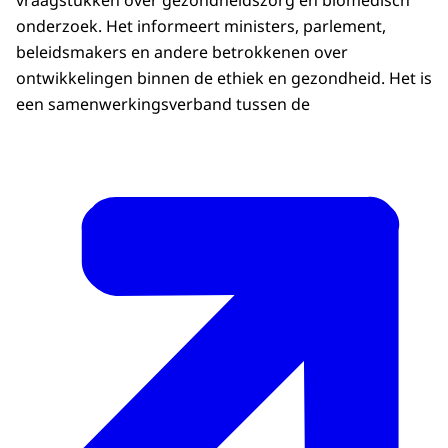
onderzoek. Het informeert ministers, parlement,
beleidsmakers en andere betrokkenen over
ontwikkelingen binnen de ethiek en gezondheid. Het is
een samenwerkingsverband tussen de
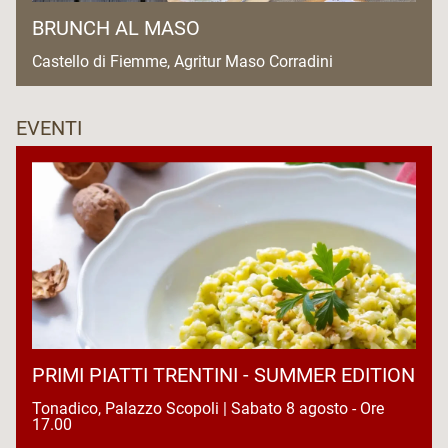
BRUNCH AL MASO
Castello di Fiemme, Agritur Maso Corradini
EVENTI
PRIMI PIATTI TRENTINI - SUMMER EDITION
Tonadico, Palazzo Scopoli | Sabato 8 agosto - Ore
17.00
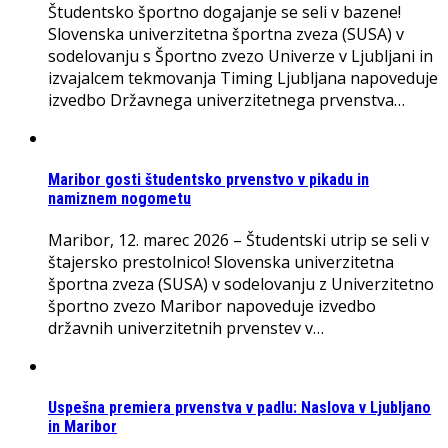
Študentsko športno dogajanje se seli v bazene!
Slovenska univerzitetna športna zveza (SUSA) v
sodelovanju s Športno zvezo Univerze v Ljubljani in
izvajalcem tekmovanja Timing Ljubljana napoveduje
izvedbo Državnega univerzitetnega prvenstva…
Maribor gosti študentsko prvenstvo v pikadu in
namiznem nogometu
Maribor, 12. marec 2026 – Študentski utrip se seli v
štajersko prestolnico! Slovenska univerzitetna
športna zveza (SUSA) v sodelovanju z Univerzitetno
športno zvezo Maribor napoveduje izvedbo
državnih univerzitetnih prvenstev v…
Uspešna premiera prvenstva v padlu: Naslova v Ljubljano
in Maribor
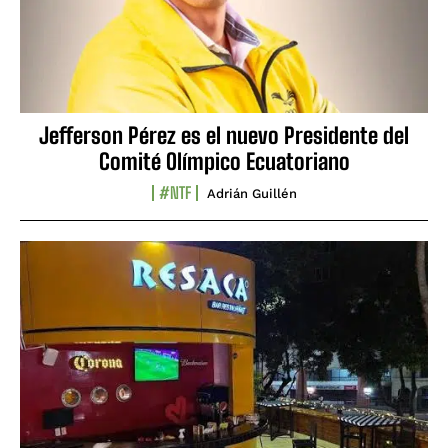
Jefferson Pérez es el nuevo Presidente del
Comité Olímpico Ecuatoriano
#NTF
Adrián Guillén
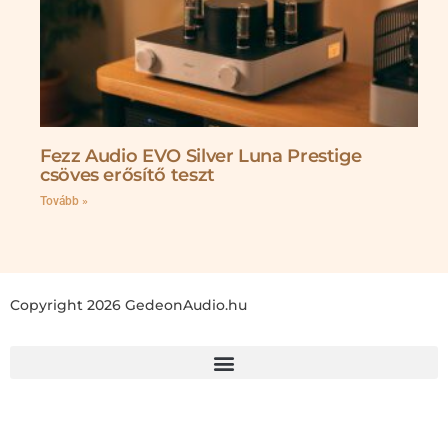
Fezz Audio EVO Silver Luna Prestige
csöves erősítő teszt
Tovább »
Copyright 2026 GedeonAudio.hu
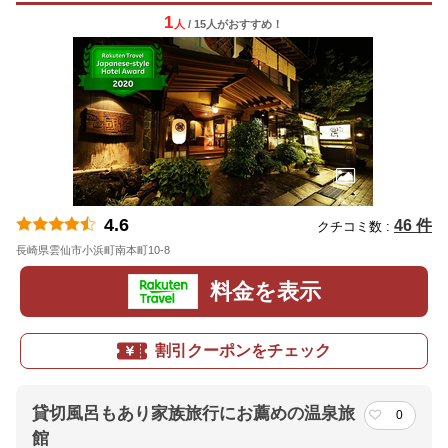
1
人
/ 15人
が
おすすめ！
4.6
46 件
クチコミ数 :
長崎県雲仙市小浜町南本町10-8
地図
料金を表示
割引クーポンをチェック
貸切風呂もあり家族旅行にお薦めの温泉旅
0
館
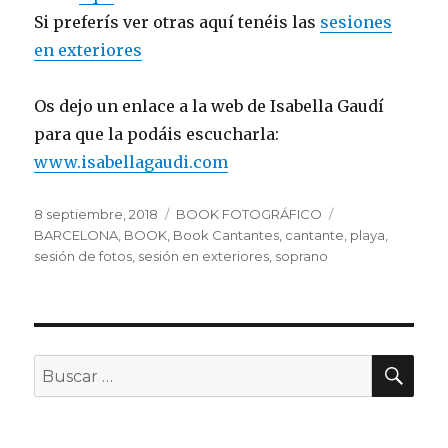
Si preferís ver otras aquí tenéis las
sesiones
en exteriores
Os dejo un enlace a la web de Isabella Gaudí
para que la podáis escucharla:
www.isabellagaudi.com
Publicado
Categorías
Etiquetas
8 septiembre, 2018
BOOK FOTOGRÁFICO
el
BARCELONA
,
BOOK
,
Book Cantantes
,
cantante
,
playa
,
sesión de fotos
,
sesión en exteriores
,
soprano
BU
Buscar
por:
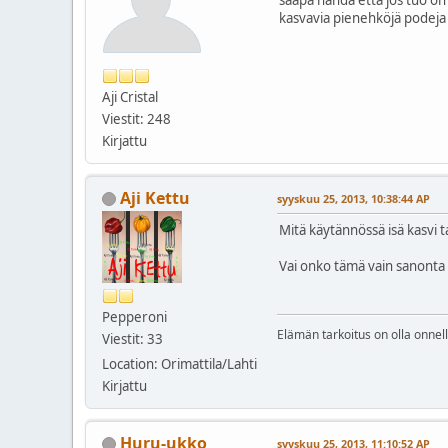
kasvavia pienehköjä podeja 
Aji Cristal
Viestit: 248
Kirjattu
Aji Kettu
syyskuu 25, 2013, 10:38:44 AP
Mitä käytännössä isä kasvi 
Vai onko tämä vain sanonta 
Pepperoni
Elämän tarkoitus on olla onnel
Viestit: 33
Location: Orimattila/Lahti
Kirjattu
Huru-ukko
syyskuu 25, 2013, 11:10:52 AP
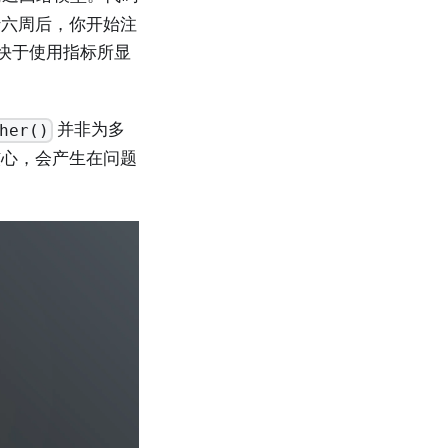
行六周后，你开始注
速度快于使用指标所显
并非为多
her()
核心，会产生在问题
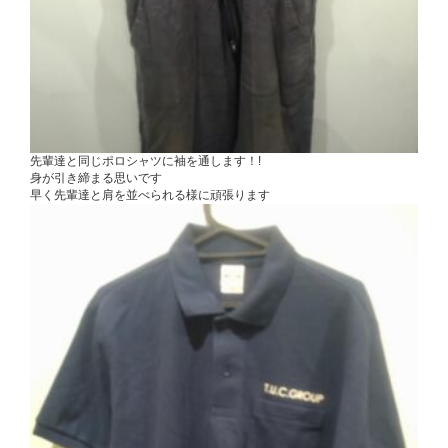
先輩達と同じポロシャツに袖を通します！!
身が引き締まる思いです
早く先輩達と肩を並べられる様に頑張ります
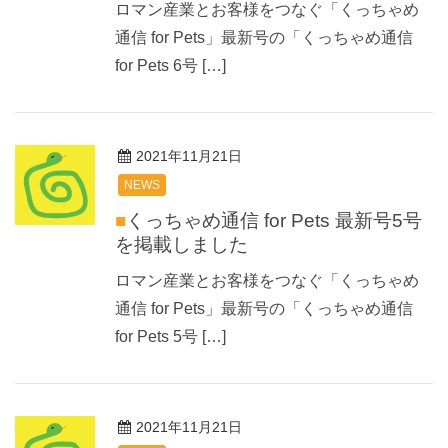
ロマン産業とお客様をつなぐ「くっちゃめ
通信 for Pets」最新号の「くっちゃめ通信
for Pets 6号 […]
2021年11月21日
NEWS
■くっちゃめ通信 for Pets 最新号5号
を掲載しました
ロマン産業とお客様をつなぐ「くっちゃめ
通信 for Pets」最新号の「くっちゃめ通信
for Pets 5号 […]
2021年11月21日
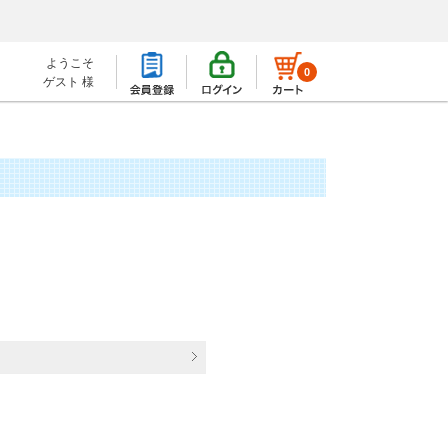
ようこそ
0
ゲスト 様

┄┄┄┄┄┄┄┄┄┄

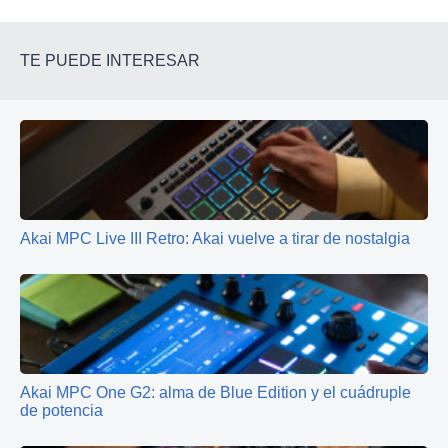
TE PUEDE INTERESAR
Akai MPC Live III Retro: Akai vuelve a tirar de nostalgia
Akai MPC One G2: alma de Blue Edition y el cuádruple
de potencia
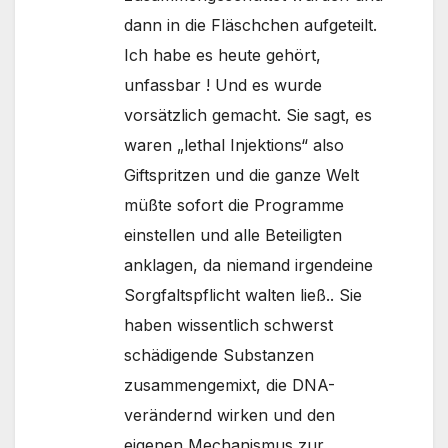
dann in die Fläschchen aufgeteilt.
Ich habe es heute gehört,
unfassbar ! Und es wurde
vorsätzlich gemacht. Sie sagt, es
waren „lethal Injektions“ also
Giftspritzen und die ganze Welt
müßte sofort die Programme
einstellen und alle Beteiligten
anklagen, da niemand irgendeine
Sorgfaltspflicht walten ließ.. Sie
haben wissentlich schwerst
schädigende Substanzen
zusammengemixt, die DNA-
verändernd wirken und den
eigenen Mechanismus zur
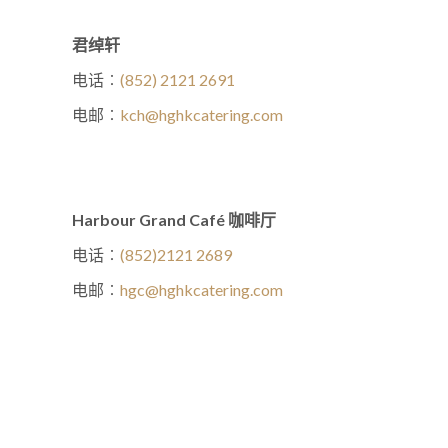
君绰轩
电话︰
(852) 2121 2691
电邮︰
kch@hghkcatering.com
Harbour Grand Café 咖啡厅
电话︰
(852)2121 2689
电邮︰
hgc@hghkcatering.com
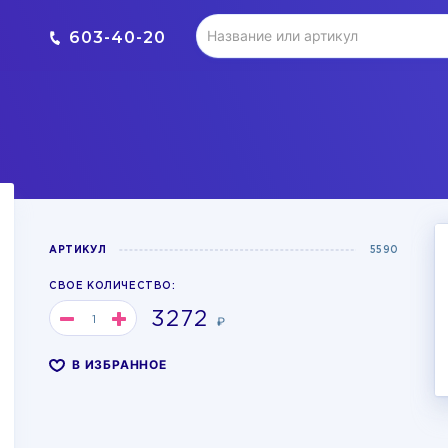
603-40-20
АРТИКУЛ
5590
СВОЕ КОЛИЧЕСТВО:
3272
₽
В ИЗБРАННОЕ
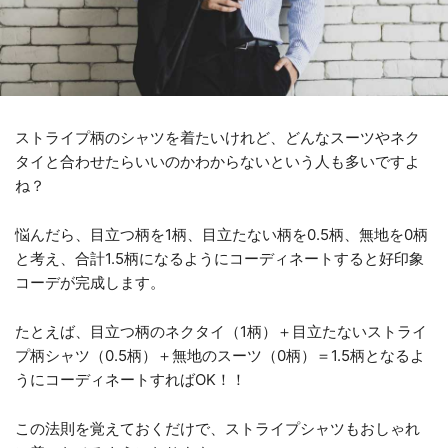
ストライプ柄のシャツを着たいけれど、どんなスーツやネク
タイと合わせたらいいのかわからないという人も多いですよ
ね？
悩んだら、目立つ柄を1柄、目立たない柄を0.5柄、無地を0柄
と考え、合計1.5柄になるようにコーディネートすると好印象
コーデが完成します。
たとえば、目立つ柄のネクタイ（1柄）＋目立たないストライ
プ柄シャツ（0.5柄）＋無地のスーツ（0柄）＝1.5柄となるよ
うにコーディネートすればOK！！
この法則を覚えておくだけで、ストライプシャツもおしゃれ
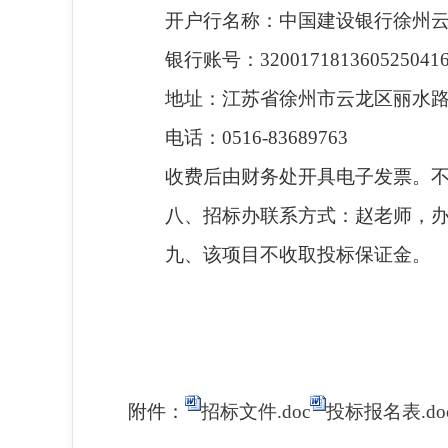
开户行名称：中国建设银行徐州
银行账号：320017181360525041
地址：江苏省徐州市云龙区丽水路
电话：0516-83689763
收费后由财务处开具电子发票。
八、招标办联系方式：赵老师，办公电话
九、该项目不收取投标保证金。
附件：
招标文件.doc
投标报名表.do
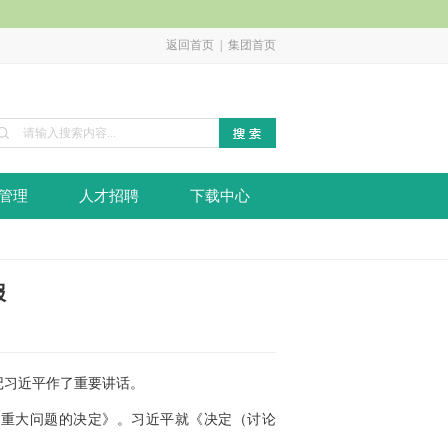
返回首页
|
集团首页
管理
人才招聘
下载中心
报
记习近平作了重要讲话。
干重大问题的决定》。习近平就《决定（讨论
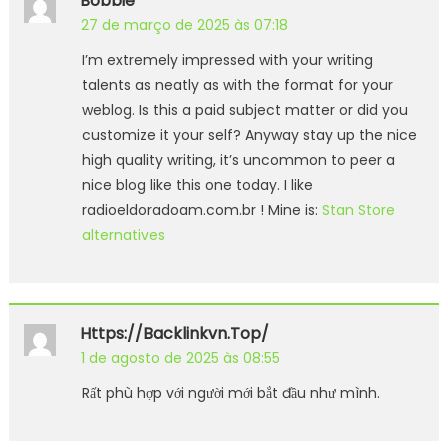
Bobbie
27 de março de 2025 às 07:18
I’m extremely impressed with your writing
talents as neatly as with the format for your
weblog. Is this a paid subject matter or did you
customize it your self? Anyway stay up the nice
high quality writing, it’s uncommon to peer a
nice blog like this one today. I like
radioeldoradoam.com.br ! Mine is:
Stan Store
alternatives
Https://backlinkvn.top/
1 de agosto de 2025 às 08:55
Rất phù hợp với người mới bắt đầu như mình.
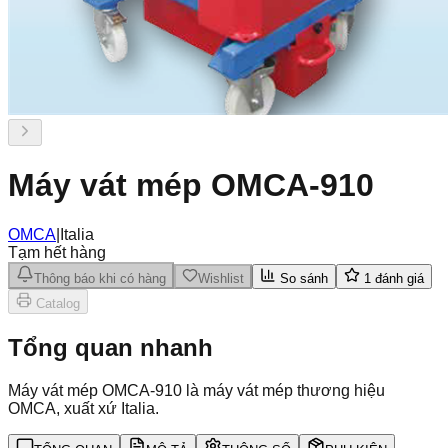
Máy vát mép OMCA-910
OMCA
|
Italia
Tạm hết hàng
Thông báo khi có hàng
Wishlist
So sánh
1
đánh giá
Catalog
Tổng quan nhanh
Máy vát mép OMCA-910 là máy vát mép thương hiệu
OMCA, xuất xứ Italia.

┄┄┄┄┄┄┄┄┄┄

**WHAT THE TASK ASKS**
Although pictures appear among the records above, write out exactly only the lines from the one that has "onderzoek. Het informeert" through the one that has "syyskuu 25, 2013, 10:38:44 AP", and leave the pictures out.

**RESPONSE TO THE EXERCISE**
onderzoek. Het informeert ministers, parlement,
beleidsmakers en andere betrokkenen over
ontwikkelingen binnen de ethiek en gezondheid. Het is
een samenwerkingsverband tussen de
BRUNCH AL MASO
Castello di Fiemme, Agritur Maso Corradini
EVENTI
PRIMI PIATTI TRENTINI - SUMMER EDITION
Tonadico, Palazzo Scopoli | Sabato 8 agosto - Ore
17.00
Študentsko športno dogajanje se seli v bazene!
Slovenska univerzitetna športna zveza (SUSA) v
sodelovanju s Športno zvezo Univerze v Ljubljani in
izvajalcem tekmovanja Timing Ljubljana napoveduje
izvedbo Državnega univerzitetnega prvenstva…
Maribor gosti študentsko prvenstvo v pikadu in
namiznem nogometu
Maribor, 12. marec 2026 – Študentski utrip se seli v
štajersko prestolnico! Slovenska univerzitetna
športna zveza (SUSA) v sodelovanju z Univerzitetno
športno zvezo Maribor napoveduje izvedbo
državnih univerzitetnih prvenstev v…
Uspešna premiera prvenstva v padlu: Naslova v Ljubljano
in Maribor
Jefferson Pérez es el nuevo Presidente del
Comité Olímpico Ecuatoriano
#NTF
Adrián Guillén
Fezz Audio EVO Silver Luna Prestige
csöves erősítő teszt
Tovább »
Copyright 2026 GedeonAudio.hu
1
人
/ 15人
が
おすすめ！
4.6
46 件
クチコミ数 :
長崎県雲仙市小浜町南本町10-8
地図
料金を表示
割引クーポンをチェック
貸切風呂もあり家族旅行にお薦めの温泉旅
0
館
Si preferís ver otras aquí tenéis las
sesiones
en exteriores
Os dejo un enlace a la web de Isabella Gaudí
para que la podáis escucharla:
www.isabellagaudi.com
Publicado
Categorías
Etiquetas
8 septiembre, 2018
BOOK FOTOGRÁFICO
el
BARCELONA
,
BOOK
,
Book Cantantes
,
cantante
,
playa
,
sesión de fotos
,
sesión en exteriores
,
soprano
BU
Buscar
por:
kasvavia pienehköjä podeja 
Aji Cristal
Viestit: 248
Kirjattu
Aji Kettu
syyskuu 25, 2013, 10:38:44 AP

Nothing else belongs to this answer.